Dr Terry Graham
Typical breakfast foods such as toast and coffee affect your blood sugar and blood insulin levels when you least expect it – after lunch. That’s the word from University of Guelph nutritional sciences professor Terry Graham, who’s studying how food choices affect the body, and influence risk factors for disease such as diabetes and obesity.
“It is important that we learn what the nutritional challenges to the breakfast relationship would be in the standard Canadian person,” says Graham. “Once this is understood it will be possible to start giving consumers lists of healthy foods that would be good to consume, which in turn could lead to healthier eating choices.”
Graham, who chairs the Department of Human Health and Nutritional Sciences at Guelph, has spent his career working to understand how specific foods are used by the body, and how overall health is impacted. He says eating habits are changing rapidly, particularly for breakfast which, if it occurs at all, is often ‘on-the-run’ and includes fast foods.
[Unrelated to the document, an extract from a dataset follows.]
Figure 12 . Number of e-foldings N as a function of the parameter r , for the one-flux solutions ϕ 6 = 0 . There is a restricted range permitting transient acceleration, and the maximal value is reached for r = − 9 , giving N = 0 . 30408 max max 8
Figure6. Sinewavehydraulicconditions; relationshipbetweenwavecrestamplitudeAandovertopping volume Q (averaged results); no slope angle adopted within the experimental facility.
In this recent study, he’s found that when caffeinated coffee is consumed with certain foods at breakfast it can have what he calls a ‘second meal phenomenon’. This means that the impact of the foods consumed at the morning meal on, for example, blood sugar and blood-insulin levels, are manifested after the second meal (lunch) is consumed. In the study, an average middle-aged male was given caffeinated or decaffeinated coffee paired with a cereal with a high glycemic index (a rank of carbohydrates in foods by their effect on blood sugar levels). Then Graham, along with graduate student Lesley Moisey, tracked blood sugar and blood insulin levels in the participants.
They found that in all participants no major effects were seen until a standard lunch was consumed three hours later. Then, through the second meal phenomenon, Graham saw that when participants had consumed caffeinated coffee with breakfast they had higher blood sugar and blood insulin levels for the following two hours than when they drank decaffeinated coffee.
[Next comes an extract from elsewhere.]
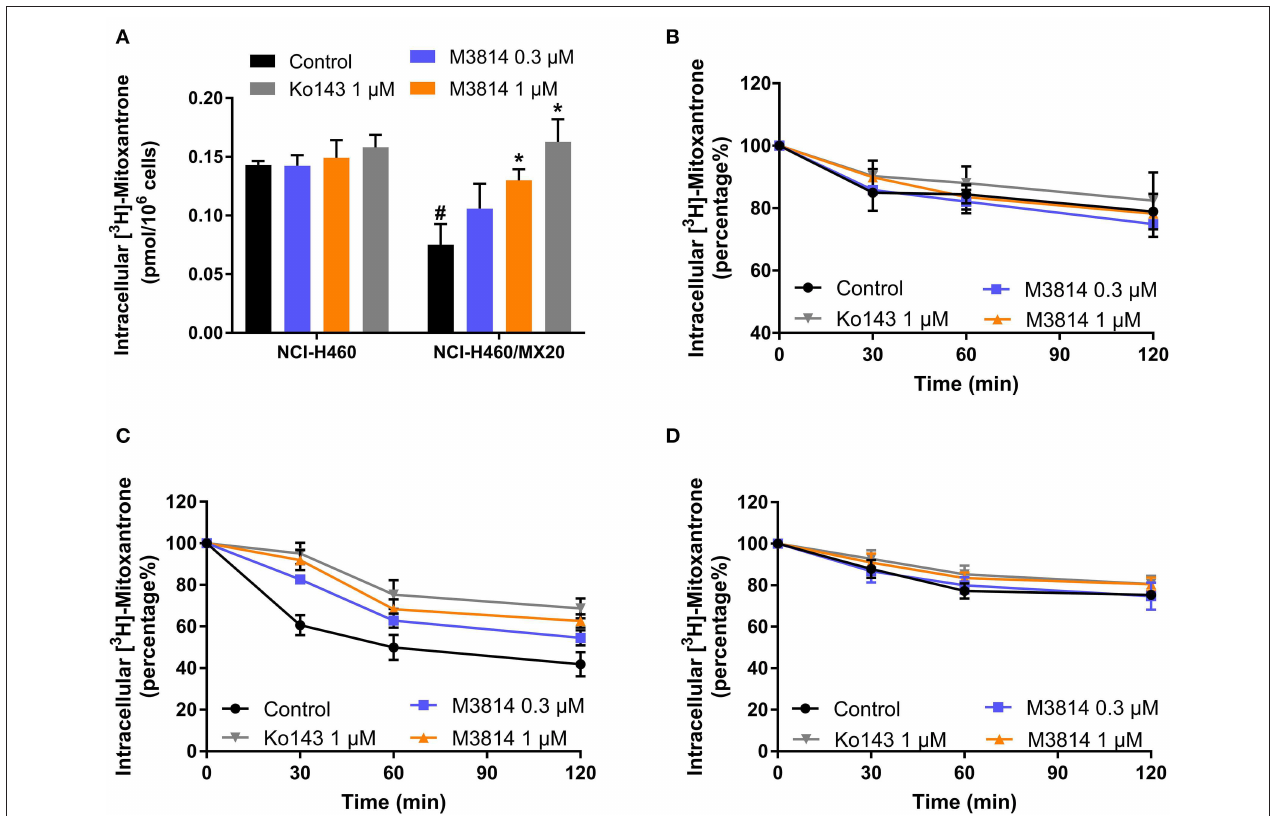
FIGURE 4 | Effect of M3814 on the accumulation and efflux of [ 3 H]-mitoxantrone. (A) The effect of M3814 on the accumulation of [ 3 H]-mitoxantrone in NCI-H460 and NCI-H460/MX20 cells. (B) The effect of M3814 on the efflux of [ 3 H]-mitoxantrone in NCI-H460 cells. (C) The effect of M3814 on the efflux of [ 3 H]-mitoxantrone in NCI-H460/MX20 cells. (D) The effect of M3814 on the efflux of [ 3 H]-mitoxantrone in NCI-H460/MX20 cells with 2,4-dinitrophenol pretreatment. Ko143 at 1 µ M was used as a positive control inhibitor of ABCG2. Data are expressed as mean ± SD from a representative of three independent experiments. * p < 0.05 vs. the control group, # p < 0.05 vs. the control group in parental cell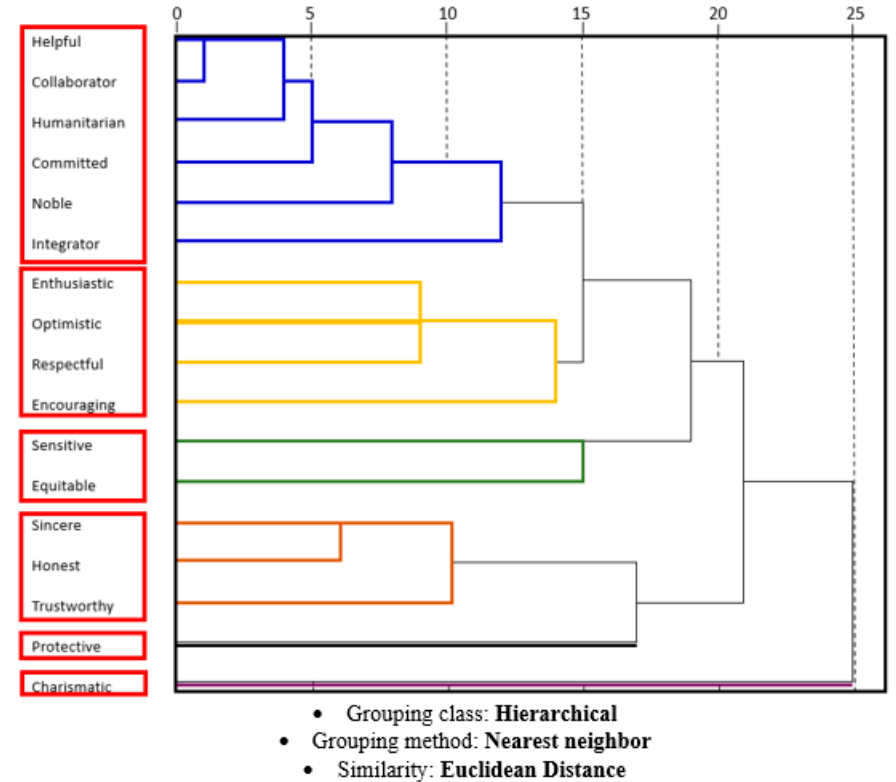
Figure 2. Graphic representation of adjectives grouping.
From this, Graham concluded that caffeine is a crucial player in elevated blood sugar and blood insulin levels – which are both risk factors for diseases such as diabetes and obesity. He further suggested this is an important finding for people who are diagnosed or at risk for type 2 diabetes to avoid caffeine consumption as much as possible. In related research, supported by the Ontario Ministry of Agriculture, Food and Rural Affairs, Graham and graduate student Anita Mofidi Najjar are examining how the type of bread consumed at breakfast influences the second meal phenomenon. He’s also collaborating with scientists at Agriculture and Agri-Food Canada to understand the structure of commonly consumed breads and their affect on carbohydrate metabolism.
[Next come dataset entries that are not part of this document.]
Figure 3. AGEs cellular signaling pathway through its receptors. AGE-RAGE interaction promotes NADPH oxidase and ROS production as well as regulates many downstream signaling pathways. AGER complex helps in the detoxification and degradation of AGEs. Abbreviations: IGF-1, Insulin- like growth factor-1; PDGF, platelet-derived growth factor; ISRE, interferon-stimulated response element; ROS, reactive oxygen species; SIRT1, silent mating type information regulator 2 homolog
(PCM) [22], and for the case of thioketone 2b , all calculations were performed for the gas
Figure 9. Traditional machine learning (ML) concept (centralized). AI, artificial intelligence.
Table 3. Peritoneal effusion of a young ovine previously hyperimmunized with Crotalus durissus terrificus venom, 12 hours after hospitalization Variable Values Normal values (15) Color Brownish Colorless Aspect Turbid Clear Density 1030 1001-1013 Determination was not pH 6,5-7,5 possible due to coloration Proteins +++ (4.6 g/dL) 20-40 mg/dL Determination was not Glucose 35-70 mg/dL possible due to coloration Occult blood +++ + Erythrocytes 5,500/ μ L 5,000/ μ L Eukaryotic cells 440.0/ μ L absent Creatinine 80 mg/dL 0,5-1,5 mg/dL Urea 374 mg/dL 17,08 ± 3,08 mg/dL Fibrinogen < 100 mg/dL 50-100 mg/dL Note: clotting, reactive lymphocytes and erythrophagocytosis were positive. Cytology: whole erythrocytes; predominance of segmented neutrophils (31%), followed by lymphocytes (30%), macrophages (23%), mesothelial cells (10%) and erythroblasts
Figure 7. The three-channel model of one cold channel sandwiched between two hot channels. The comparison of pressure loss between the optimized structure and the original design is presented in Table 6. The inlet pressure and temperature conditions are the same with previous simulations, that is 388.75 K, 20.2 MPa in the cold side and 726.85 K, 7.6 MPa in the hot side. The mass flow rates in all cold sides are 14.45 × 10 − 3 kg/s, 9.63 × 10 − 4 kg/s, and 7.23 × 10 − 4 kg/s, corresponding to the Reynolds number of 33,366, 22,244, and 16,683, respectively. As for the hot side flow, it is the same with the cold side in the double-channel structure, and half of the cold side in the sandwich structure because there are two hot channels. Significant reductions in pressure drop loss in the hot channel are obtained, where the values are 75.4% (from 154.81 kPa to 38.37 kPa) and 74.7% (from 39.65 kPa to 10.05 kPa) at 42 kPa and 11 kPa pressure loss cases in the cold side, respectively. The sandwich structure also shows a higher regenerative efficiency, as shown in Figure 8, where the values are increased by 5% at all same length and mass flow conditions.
This research and findings are important aides to both the food industry in developing healthier products, and consumers in choosing better foods. He hopes future research will expand to include studies on foods enhanced with resistant starch and fibre influence risk factors for diabetes and obesity.
“The fact that diabetics are increasing in numbers is significant, but also concerning is that the people who are developing the disease are doing so at a younger age, which leaves greater chance for complications from the disease to develop,” Graham says.
Graham completed an undergraduate degree in physical education and graduate degree in physiology at Queen’s University in Kingston, Ont. He then completed post-doctoral work on the physiology of muscle carbohydrate metabolism in Copenhagen, Denmark.
He has been teaching at the University of Guelph since 1976. While at Guelph, he has maintained ties to Copenhagen by sending his graduate students to Denmark to complete studies as part of their research.
Graham’s research is supported by the Natural Sciences and Engineering Research Council and the Ontario Ministry of Agriculture, Food and Rural Affairs.